◆ 本文セクション
みらいテックラボ

音声・画像認識や機械学習など, 週末プログラマである管理人が興味のある技術の紹介や実際にトライしてみた様子などメモしていく.

KAPAOで姿勢推定を試してみる!

OpenPose[1]やHRNet(High Resolution Network)[2]なオープンソースの姿勢推定アルゴリズムのコードが公開されているが, 今回KAPAO(Keypoints and Poses as Objects)[3]という姿勢推定手法が, 処理が速く精度がよいというので試してみた.

試すにあたり, 少しトラブったところもあるので, メモを残しておく.


1. セットアップ[3]
基本的には, GitHubのSetupに基づいて行えばよいのだが, PC環境の問題か以下のようなエラーが発生した.

[PC環境]

(kapao) aska@moonlight:~/kapao$ python demos/image.py --bbox
/home/aska/anaconda3/envs/kapao/lib/python3.8/site-packages/torch/cuda/__init__.py:106: UserWarning: 
NVIDIA GeForce RTX 3060 with CUDA capability sm_86 is not compatible with the current PyTorch installation.
The current PyTorch install supports CUDA capabilities sm_37 sm_50 sm_60 sm_70.
If you want to use the NVIDIA GeForce RTX 3060 GPU with PyTorch, please check the instructions at https://pytorch.org/get-started/locally/

  warnings.warn(incompatible_device_warn.format(device_name, capability, " ".join(arch_list), device_name))
Using device: cuda:0
Traceback (most recent call last):
  File "demos/image.py", line 69, in <module>
    model = attempt_load(args.weights, map_location=device)

◆ データ抜粋
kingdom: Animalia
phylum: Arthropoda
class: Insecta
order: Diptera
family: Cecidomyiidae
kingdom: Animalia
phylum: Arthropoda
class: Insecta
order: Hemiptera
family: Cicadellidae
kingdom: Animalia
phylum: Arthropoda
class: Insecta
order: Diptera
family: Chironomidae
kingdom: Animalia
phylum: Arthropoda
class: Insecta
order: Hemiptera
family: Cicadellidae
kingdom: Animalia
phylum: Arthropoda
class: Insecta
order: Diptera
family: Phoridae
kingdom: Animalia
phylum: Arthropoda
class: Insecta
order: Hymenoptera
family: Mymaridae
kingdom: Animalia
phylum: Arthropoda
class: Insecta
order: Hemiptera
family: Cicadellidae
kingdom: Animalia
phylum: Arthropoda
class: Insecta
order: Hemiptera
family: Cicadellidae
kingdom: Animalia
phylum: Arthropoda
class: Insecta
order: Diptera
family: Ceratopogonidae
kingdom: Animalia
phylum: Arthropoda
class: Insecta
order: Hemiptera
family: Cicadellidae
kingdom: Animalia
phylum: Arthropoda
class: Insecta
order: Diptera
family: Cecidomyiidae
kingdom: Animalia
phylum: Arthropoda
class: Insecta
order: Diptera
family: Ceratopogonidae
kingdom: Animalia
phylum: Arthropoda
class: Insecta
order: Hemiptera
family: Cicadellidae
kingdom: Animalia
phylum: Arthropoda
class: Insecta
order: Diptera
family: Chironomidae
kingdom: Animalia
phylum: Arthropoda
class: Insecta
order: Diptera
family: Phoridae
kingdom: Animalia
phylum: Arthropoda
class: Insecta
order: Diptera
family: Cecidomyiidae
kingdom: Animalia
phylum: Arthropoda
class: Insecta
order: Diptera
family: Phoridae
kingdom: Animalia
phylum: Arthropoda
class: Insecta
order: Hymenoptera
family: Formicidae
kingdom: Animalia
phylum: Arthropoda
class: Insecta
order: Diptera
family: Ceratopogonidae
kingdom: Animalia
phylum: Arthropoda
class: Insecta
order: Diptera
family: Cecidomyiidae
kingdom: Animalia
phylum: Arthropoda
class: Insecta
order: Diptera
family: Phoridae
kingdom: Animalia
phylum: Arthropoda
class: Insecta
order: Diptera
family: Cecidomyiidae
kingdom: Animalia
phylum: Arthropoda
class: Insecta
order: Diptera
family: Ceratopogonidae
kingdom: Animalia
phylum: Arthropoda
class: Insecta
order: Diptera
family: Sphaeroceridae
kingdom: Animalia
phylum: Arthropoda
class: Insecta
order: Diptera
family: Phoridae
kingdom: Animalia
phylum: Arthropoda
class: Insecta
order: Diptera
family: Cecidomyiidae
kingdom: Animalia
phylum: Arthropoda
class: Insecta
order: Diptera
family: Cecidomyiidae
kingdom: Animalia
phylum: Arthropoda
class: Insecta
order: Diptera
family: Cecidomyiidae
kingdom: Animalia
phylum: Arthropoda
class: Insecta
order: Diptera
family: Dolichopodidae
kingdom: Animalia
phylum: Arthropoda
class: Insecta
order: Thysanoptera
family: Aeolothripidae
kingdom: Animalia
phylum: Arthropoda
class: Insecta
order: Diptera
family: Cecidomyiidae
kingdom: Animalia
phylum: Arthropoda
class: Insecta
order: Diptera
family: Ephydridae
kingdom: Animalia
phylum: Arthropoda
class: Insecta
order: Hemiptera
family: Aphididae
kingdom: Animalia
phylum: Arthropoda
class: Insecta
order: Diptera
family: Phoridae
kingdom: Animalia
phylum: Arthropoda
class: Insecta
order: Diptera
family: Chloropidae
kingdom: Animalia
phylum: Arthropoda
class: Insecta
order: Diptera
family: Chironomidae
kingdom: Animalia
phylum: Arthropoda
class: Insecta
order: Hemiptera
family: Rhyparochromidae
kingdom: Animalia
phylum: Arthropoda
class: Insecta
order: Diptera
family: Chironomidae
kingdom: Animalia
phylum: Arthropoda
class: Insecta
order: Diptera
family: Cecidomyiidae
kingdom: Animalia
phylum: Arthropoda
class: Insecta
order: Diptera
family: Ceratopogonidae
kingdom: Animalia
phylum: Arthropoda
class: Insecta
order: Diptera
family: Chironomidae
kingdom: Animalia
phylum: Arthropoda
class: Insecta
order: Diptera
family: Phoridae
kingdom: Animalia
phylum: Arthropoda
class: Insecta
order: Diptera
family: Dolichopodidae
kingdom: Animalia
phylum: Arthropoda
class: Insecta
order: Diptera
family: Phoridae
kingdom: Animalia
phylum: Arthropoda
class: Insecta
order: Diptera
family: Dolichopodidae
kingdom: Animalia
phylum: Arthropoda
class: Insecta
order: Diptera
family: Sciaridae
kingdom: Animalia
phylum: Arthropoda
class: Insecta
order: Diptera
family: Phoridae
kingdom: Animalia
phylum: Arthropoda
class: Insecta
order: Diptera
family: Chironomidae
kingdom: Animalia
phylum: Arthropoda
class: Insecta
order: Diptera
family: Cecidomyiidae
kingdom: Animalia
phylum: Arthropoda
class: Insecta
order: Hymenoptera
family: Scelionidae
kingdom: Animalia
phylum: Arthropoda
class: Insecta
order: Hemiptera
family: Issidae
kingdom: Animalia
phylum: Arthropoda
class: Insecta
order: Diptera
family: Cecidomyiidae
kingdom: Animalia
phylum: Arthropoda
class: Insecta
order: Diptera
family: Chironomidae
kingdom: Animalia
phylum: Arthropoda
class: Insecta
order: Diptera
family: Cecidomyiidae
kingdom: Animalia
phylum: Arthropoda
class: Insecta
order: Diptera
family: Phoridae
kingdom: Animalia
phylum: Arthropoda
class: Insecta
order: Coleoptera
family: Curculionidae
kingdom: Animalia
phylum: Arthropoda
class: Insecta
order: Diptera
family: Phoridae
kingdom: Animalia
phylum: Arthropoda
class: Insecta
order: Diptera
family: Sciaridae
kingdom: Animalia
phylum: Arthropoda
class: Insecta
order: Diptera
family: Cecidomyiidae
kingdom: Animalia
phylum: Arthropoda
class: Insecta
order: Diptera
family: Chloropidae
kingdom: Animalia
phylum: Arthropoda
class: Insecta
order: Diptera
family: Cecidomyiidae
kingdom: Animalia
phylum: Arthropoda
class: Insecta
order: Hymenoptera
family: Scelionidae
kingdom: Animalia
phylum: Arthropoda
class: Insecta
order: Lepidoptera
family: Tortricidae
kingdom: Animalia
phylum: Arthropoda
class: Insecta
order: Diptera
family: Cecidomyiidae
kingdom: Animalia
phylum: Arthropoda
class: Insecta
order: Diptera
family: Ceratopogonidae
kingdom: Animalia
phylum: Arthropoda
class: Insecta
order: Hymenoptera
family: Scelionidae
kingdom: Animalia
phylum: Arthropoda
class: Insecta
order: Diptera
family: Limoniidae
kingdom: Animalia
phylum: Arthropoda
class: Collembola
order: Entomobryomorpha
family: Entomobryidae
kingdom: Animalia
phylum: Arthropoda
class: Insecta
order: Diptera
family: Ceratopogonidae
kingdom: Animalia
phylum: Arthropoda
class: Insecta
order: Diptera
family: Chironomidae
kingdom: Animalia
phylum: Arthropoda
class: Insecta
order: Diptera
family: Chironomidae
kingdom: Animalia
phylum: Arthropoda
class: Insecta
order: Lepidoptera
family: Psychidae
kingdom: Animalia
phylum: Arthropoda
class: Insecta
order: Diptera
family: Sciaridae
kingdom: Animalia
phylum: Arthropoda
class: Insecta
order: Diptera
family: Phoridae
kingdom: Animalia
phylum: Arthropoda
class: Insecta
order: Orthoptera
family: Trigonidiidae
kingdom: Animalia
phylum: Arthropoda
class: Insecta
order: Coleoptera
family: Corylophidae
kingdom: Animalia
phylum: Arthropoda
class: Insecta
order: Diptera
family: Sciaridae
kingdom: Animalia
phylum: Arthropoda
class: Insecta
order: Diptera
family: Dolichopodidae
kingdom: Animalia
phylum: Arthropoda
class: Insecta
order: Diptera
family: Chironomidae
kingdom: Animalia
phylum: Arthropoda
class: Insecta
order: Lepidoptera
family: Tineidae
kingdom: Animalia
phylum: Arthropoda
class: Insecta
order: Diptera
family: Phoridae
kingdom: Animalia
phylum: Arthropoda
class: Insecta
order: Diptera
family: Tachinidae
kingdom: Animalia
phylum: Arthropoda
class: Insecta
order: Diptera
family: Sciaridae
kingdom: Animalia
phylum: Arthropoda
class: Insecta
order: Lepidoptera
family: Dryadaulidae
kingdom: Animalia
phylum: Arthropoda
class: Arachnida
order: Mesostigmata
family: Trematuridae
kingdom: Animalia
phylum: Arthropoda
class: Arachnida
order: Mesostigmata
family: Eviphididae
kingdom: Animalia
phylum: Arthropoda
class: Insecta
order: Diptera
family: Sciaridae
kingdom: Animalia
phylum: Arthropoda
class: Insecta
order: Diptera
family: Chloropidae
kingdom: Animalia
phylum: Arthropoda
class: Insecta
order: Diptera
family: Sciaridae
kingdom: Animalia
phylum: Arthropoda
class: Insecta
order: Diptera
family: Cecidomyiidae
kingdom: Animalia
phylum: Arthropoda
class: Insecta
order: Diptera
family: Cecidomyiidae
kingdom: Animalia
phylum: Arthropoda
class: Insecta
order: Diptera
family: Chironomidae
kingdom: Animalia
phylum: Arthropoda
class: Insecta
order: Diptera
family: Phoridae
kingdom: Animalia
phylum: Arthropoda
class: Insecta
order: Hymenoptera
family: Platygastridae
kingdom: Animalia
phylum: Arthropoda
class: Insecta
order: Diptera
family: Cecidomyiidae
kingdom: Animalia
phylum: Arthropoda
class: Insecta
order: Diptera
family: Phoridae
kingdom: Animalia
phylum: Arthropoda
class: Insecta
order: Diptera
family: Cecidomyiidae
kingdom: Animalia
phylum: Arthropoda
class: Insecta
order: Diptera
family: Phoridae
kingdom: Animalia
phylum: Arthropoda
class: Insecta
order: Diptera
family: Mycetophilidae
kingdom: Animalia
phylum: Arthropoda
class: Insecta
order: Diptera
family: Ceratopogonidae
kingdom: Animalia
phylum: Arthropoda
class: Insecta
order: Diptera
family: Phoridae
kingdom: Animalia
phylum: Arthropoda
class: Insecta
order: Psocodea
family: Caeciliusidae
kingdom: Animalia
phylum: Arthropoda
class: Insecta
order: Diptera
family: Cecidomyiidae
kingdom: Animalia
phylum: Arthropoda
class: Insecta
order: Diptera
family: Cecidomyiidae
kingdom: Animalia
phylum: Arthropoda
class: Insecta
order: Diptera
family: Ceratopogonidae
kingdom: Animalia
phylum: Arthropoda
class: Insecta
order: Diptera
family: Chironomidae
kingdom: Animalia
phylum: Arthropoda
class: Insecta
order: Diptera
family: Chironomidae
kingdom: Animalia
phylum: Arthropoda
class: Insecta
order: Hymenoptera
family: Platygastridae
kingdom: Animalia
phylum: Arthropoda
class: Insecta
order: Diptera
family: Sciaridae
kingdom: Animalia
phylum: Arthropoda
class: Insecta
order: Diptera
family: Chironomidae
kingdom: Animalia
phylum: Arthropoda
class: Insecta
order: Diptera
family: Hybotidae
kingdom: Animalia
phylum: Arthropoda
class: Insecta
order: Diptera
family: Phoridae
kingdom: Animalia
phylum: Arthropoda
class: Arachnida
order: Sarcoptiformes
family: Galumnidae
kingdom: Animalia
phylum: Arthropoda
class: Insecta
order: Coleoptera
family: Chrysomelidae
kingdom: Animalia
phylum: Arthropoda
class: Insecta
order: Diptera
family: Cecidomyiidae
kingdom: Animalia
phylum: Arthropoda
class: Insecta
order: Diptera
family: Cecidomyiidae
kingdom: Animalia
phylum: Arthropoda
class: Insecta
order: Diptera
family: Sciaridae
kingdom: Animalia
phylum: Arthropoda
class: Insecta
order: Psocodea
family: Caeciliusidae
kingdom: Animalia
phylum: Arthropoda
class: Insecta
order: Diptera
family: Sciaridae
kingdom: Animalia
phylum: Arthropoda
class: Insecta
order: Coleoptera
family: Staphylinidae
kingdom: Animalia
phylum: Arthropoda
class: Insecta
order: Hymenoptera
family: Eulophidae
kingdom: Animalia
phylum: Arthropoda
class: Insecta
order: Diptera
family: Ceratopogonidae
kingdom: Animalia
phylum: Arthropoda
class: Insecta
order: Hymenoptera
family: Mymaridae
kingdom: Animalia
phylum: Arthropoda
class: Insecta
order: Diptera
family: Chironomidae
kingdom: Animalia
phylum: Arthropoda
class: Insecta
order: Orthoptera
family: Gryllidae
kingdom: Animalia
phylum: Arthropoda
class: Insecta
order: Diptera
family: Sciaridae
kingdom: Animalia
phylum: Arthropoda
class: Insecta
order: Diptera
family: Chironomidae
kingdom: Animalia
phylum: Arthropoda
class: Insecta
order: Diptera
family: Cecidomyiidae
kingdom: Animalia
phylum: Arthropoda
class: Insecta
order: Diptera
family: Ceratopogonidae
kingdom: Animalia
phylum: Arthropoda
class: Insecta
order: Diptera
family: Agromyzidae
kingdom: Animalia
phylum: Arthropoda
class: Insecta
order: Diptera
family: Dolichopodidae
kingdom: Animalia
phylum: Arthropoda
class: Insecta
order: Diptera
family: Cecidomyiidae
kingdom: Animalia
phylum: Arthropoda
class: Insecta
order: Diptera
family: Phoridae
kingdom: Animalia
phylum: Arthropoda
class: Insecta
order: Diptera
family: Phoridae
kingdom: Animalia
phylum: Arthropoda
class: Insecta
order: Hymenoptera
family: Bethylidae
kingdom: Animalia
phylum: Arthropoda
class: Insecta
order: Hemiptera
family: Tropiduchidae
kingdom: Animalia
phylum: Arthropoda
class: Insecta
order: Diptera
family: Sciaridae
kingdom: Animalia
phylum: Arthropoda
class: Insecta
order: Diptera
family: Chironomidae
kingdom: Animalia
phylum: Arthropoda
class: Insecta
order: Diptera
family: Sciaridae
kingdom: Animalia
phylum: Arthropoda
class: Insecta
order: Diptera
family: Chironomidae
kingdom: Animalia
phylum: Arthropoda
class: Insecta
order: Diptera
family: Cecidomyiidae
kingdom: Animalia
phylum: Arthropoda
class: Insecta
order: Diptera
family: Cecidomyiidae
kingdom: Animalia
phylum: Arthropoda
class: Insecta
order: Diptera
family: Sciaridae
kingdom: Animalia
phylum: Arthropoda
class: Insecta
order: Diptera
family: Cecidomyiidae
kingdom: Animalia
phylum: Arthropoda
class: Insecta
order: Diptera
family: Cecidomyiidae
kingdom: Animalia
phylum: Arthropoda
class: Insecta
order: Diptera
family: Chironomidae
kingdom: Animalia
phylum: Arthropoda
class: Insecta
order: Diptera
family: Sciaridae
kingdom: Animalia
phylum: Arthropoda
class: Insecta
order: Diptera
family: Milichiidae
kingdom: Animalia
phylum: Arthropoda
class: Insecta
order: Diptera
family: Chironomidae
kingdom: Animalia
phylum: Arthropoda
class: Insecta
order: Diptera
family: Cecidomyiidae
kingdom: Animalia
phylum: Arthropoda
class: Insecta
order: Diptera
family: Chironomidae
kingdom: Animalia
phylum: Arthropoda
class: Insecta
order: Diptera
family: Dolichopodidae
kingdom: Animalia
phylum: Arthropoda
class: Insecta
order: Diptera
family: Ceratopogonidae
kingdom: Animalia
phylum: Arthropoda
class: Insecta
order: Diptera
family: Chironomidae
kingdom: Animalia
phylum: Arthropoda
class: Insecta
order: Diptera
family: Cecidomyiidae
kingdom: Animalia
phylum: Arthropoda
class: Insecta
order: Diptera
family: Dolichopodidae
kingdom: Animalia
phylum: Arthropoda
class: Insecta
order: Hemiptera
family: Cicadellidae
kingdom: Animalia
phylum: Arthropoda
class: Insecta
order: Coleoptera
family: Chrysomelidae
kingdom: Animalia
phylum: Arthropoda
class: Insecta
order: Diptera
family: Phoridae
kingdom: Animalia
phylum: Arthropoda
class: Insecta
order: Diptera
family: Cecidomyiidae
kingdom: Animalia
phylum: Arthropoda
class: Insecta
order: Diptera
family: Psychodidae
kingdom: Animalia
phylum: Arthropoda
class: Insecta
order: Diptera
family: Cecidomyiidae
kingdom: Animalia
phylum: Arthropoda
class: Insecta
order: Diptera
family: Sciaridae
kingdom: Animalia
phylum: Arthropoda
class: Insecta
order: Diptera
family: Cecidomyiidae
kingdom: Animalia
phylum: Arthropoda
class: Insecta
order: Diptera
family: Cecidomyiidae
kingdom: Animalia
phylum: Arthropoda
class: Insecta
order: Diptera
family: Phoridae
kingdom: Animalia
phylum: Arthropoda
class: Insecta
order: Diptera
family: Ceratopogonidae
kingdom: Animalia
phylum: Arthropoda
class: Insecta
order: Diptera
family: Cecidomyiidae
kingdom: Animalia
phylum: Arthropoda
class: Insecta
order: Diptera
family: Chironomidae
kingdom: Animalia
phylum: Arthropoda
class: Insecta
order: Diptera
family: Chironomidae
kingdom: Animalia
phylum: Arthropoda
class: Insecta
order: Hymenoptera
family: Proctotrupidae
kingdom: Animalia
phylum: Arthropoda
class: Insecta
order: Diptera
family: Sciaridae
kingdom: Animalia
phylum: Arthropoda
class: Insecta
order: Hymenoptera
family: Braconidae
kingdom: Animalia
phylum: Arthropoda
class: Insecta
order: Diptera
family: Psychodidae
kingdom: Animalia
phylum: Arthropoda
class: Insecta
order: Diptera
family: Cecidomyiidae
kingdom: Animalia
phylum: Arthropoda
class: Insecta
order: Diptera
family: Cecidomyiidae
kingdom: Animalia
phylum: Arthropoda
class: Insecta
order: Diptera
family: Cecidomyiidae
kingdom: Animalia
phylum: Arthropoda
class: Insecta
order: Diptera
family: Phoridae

◆ 課題設定
KAPAOでの姿勢推定を扱った本文について、次の問いに答えてください。
1. KAPAOは何の略だと書かれていますか？
2. エラー出力では、現在のPyTorchが対応しているCUDA capabilityとして何が挙げられていますか？
3. エラーが出たときに実行されていたコマンドは何ですか？

◆ 課題の結果
1. Keypoints and Poses as Objects
2. sm_37、sm_50、sm_60、sm_70
3. python demos/image.py --bbox